> [Page excerpt]:
^^^^^^^^

Lisa Kline's New Direction
Pioneering Los Angeles boutique retailer Lisa Kline brought months of speculation to an end Aug. 29 when she announced in an exclusive to California Apparel News that her bricks-and-mortar business will take a new direction. She will be debuting a new online marketplace called Vaniti.
Vaniti (pronounced quot;vanityquot;) will debut on Black Friday, the last Friday in November and the traditional start of the Holiday shopping season. The e-tail site will stock some of the same emerging brands and designers popular at the Lisa Kline boutique at 123 S. Robertson Blvd. in Los Angeles.
Kline will serve as the online marketplace’s co-founder and chief fashion officer. She will curate men’s, women’s and children’s fashions on the site. Vaniti also will offer homewares, accessories and lifestyle products. Kline declined to name her partners or state who is funding Vaniti. She will continue to run the Lisa Kline boutique on Robertson Boulevard.

^^^^^^^^

> [Record excerpts]:
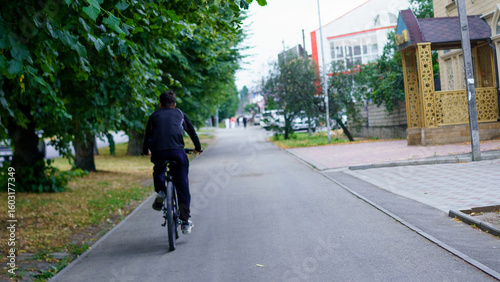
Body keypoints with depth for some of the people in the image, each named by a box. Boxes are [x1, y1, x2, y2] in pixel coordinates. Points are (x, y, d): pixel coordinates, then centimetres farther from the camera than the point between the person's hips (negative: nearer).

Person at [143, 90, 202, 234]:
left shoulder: (154, 115, 24)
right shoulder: (180, 113, 23)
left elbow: (147, 134, 32)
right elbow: (191, 131, 31)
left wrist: (145, 151, 50)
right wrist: (197, 147, 46)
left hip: (158, 152, 1)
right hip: (177, 152, -1)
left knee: (158, 170, 36)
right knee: (182, 185, 9)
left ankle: (160, 191, 11)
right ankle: (185, 222, 7)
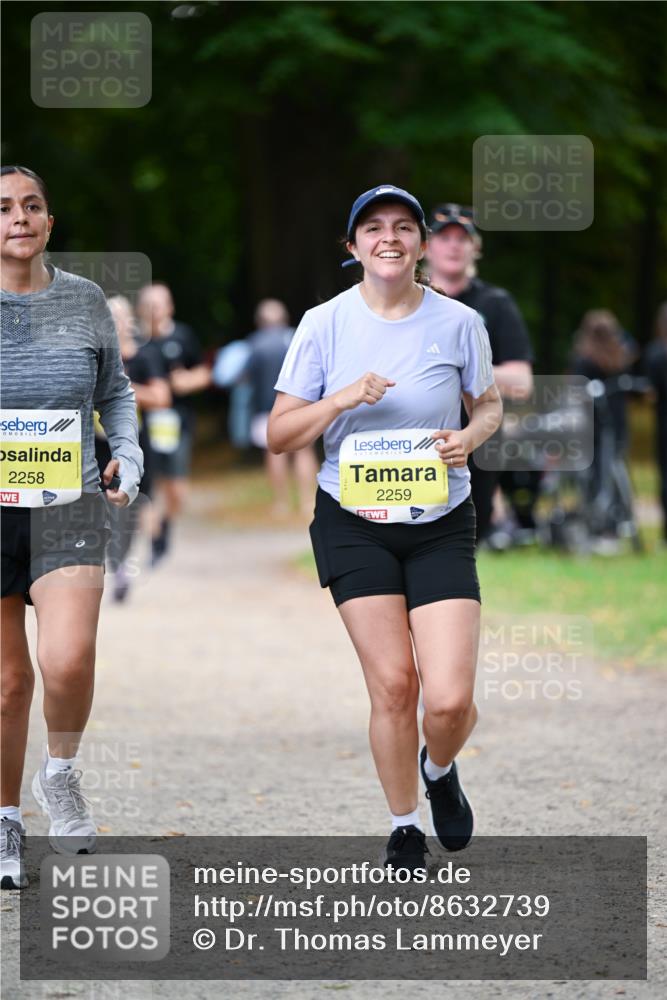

^^^^^^^^

> [Apply what you read]:
1. Decide whether each statement below agrees with the article on Lisa Kline's new direction. Answer yes or no for each and quote the deciding words of the article exactly. (a) Vaniti is scheduled to debut on Black Friday. (b) Kline named the partners behind Vaniti. (c) Kline plans to close her boutique on Robertson Boulevard.
2. Continue the article on Lisa Kline's new direction, starting after its last sentence.

> [Responses to the exercise]:
1.
(a) Yes: "will debut on Black Friday, the last Friday in November"
(b) No: "Kline declined to name her partners or state who is funding Vaniti."
(c) No: "She will continue to run the Lisa Kline boutique on Robertson Boulevard."

2.
Rumors have swirling around the direction of Kline’s business since March, when she announced plans to stop selling women’s apparel and accessories to focus exclusively on selling men’s fashions. Retailing women’s fashions was especially challenging for a boutique retailer who has to compete against department stores and specialty chains that can offer frequent promotions and deep discounts, Kline said. Earlier this year, Kline also closed her storefront at 143 S. Robertson Blvd., leaving just one location on the thoroughfare, which she helped pioneer into one of Los Angeles most prominent retail streets.
At the time, it seemed like the end of a boutique empire that stretched from Malibu to Beverly Hills to Robertson Boulevard. Between 2009 to 2011, she closed four of her storefronts and an e-commerce store, leaving many to speculate that she leave the fashion business altogether. But now, it’s apparently not the end of an era for Kline but the beginning of a new chapter—one in which the traditional bricks-and-mortar model is not the primary focus.
“There’s no rhyme or reason to the way people shop in the bricks-and-mortar world,” she said. “It is sporadic and unpredictable. You could predict in the old days.”
While consumers continue to spend on fashion, they are not consistently patronizing physical stores, she said, which made her focus on looking for alternatives such as e-commerce.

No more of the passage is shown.